-- Text shown --
I’m just back from the Himalayas. Somewhere I’ve wanted to travel to for years but only just had the chance and time to do so. I have to be honest and say that I didn’t spend a lot of time planning the trip – maybe a bit surprising when you realise that I was trekking in the Annapurnas and heading to Annapurna Base Camp at a (quite literally) breathtaking 4,130m! Luckily I was blessed with fantastic weather and great company and although the trek was tough, it’s a time I’ll look back on and always be struck by the beauty of the scenery and the sheer disbelief that I actually did it!

-- Dataset --
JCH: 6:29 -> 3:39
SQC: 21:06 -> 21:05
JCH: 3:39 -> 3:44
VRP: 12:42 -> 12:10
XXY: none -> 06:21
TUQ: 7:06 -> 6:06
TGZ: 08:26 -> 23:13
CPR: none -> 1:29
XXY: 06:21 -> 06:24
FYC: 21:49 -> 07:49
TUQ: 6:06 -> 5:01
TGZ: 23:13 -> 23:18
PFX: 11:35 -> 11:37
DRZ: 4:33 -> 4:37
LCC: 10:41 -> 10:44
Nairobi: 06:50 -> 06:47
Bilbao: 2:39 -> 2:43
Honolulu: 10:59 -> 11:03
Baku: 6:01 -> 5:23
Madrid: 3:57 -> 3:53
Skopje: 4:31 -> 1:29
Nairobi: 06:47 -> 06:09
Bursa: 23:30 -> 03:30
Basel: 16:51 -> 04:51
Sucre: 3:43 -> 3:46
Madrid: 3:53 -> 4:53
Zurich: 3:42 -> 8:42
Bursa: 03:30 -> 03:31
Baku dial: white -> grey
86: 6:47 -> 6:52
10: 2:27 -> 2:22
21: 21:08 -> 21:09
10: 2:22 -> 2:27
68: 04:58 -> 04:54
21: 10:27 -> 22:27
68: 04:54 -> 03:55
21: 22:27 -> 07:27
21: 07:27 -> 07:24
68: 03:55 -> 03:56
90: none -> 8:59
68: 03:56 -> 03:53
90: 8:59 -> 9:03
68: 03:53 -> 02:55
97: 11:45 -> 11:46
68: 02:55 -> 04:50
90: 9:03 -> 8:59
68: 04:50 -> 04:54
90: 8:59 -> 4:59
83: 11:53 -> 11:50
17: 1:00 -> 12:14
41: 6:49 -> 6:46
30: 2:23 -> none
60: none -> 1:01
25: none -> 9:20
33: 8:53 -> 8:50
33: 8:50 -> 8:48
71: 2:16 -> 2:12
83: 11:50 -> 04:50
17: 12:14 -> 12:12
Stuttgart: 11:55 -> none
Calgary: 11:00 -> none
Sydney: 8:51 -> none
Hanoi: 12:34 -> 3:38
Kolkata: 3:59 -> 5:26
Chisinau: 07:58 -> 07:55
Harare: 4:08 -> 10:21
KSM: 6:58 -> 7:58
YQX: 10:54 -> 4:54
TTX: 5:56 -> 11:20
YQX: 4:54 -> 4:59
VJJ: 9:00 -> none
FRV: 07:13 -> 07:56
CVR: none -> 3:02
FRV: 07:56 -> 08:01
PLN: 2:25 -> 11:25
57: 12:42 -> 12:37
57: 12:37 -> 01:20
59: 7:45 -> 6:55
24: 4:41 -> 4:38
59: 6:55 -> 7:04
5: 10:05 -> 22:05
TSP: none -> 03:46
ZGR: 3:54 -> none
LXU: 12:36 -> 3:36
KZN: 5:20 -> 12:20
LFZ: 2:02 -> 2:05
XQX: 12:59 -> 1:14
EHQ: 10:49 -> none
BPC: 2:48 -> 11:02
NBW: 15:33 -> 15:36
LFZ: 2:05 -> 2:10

-- Task list --
- a) According to the trekking passage, how high is Annapurna Base Camp?
- b) Write the next part of the trekking passage, picking up after its final sentence.
The material plays no part in this work.

-- Responses per task --
- a) 4,130m

- b)
It’s not a deliberate thing but I tend not to travel or walk with music plugged into my ears. There’s something about travel that gives you the space and time to take in everything around you – the sounds, the smells, the sights that, in places like Kathmandu, overwhelm the senses. The constancy of the traffic, the beeping horns of scooters and taxis, the chattering voices in the markets make up the colourful city soundscape that’s rich enough without the addition of incongruous western music. That’s not to say that I didn’t hear any – Ed Sheeran’s Thinking out loud is quite a hit at wedding receptions and given it was wedding season, I heard this quite a lot! But there were also glimpses of the more traditional wedding celebrations with Nepalese Narsingas (a large, curved trumpet) heralding the arrival of a wedding party.
Out on the trail and the sounds are quite different… the distorted sound of music pushed through blown amps drifting from village festivals in the valleys, the thwack of the millet crop being threshed by hand on sunny terraces, the clanging bells and clopping hooves of the mule-trains that ferry everything from chickens to cement to propane between the high-altitude villages strung out across the hillsides like Christmas lights. The songs of birds, the barking of dogs and cockerels crowing at dawn all paint the sonic picture of this majestic landscape.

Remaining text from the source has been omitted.